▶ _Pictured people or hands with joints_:
═══
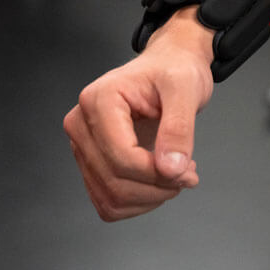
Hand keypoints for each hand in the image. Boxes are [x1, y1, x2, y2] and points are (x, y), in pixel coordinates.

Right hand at [64, 7, 215, 220]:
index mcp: (98, 100)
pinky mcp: (90, 163)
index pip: (121, 157)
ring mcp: (82, 145)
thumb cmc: (173, 70)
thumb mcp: (186, 89)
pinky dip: (138, 202)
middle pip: (114, 181)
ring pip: (109, 198)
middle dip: (157, 187)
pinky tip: (157, 181)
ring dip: (149, 198)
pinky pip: (108, 201)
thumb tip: (171, 169)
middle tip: (187, 172)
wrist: (168, 67)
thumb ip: (178, 129)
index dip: (157, 173)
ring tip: (174, 174)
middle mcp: (81, 123)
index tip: (188, 169)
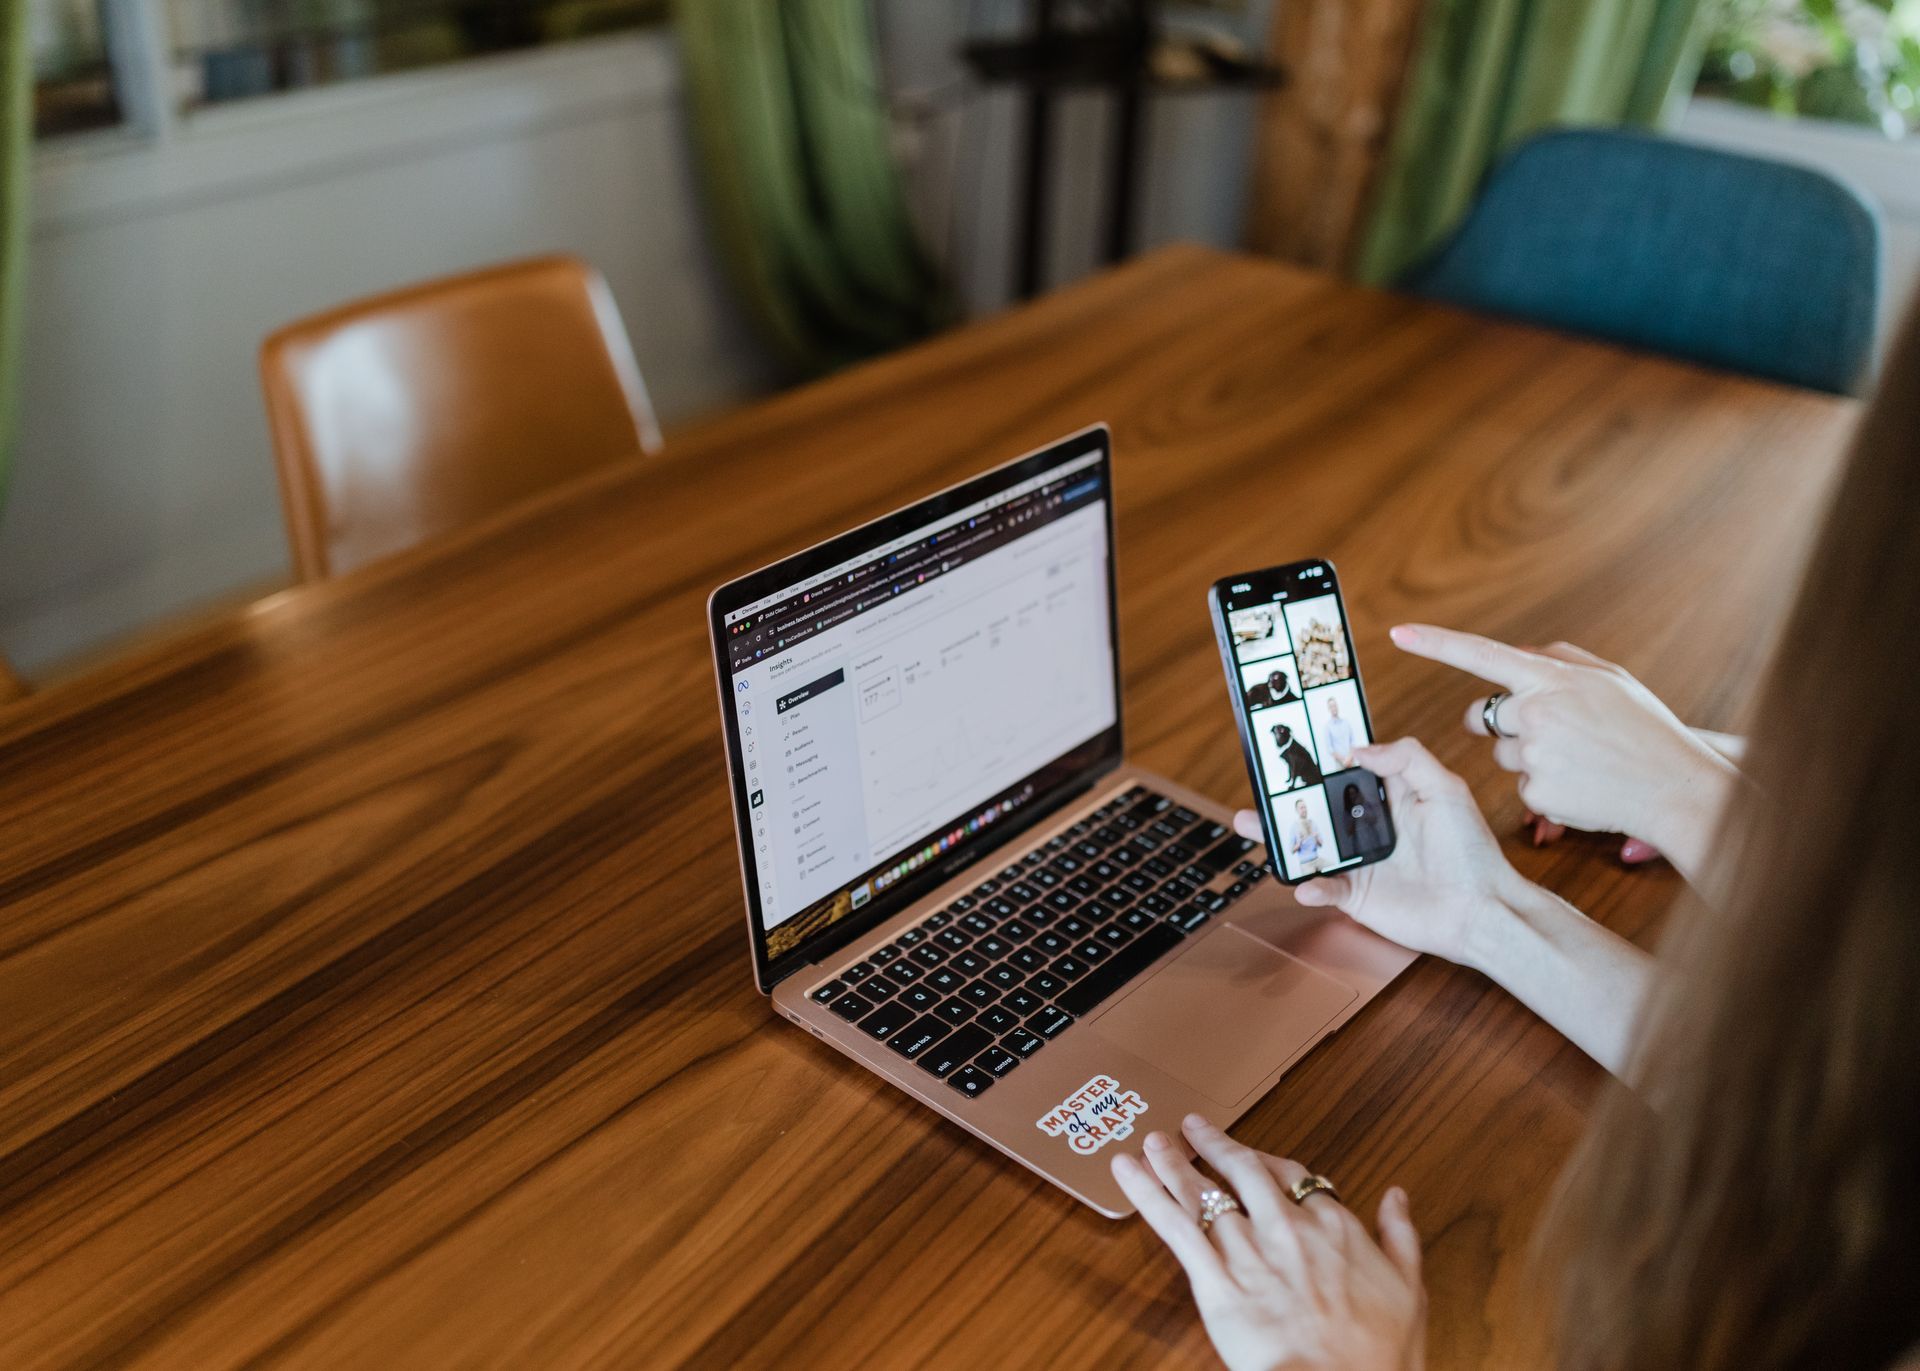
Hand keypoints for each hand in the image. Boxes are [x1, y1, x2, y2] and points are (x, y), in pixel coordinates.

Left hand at [1112, 1115, 1424, 1370]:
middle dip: (1215, 1145)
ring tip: (1153, 1141)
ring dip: (1174, 1162)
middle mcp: (1286, 1227)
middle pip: (1242, 1172)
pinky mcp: (1216, 1282)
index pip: (1294, 1177)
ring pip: (1204, 1193)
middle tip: (1193, 1126)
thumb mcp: (1410, 1291)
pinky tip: (1127, 1171)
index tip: (1251, 1155)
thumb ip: (1400, 1236)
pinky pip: (1175, 1227)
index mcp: (1334, 1226)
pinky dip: (1147, 1193)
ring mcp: (1248, 1251)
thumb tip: (1396, 1196)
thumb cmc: (1379, 1355)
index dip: (1267, 1162)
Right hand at [1236, 736, 1522, 966]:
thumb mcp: (1446, 789)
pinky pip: (1323, 888)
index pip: (1344, 771)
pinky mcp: (1355, 896)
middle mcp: (1367, 827)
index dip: (1320, 757)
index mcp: (1387, 797)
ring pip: (1308, 845)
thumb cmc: (1471, 851)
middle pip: (1314, 807)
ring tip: (1249, 824)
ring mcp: (1358, 862)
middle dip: (1282, 798)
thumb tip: (1357, 748)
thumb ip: (1406, 758)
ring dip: (1277, 837)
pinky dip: (1309, 887)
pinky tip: (1304, 884)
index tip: (1292, 741)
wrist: (1482, 912)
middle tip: (1258, 785)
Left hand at [1389, 627, 1737, 879]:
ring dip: (1528, 756)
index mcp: (1551, 679)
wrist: (1674, 787)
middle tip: (1544, 729)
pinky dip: (1544, 785)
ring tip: (1579, 759)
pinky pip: (1521, 785)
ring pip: (1502, 754)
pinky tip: (1580, 783)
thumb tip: (1514, 655)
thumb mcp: (1609, 680)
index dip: (1435, 643)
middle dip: (1497, 723)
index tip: (1398, 633)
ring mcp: (1533, 754)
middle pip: (1481, 717)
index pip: (1480, 655)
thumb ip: (1557, 661)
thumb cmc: (1645, 730)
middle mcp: (1536, 713)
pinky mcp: (1535, 792)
═══
▶ _WHAT NEEDS TO BE DONE_: Print exactly the lines from the first line of the records above through the line containing "index tip: (1251, 1155)", both included, and leave the pictures out.

▶ _TASK OUTPUT_:
Hand keypoints for each hand in the image. Boxes are [x1, y1, x2, y2] and points are (x, y), in pixel coordinates.

Right hand at [64, 7, 215, 220]:
index mcp: (98, 100)
pinky mcp: (90, 163)
index pip: (121, 157)
ring mcp: (82, 145)
thumb cmc: (173, 70)
thumb mcp: (186, 89)
pinky dip: (138, 202)
middle pip: (114, 181)
ring pip: (109, 198)
middle dip: (157, 187)
pinky tip: (157, 181)
ring dip: (149, 198)
pinky pip: (108, 201)
thumb tip: (171, 169)
middle tip: (187, 172)
wrist: (168, 67)
thumb ip: (178, 129)
index dip: (157, 173)
ring tip: (174, 174)
middle mcp: (81, 123)
index tip: (188, 169)
Hand keypoints for each hand in the image. Boxes are [x1, y1, x2, y2] and points are (x, y), in pixel coordinates.

Left hand at [1112, 1115, 1424, 1370]:
middle dip: (1215, 1145)
ring tip: (1153, 1141)
ring dip: (1174, 1162)
middle mcp: (1286, 1227)
middle pip: (1242, 1172)
pinky mcp: (1216, 1282)
index pip: (1294, 1177)
ring pip: (1204, 1193)
middle tip: (1193, 1126)
thumb mcp: (1410, 1291)
pinky tip: (1127, 1171)
index tip: (1251, 1155)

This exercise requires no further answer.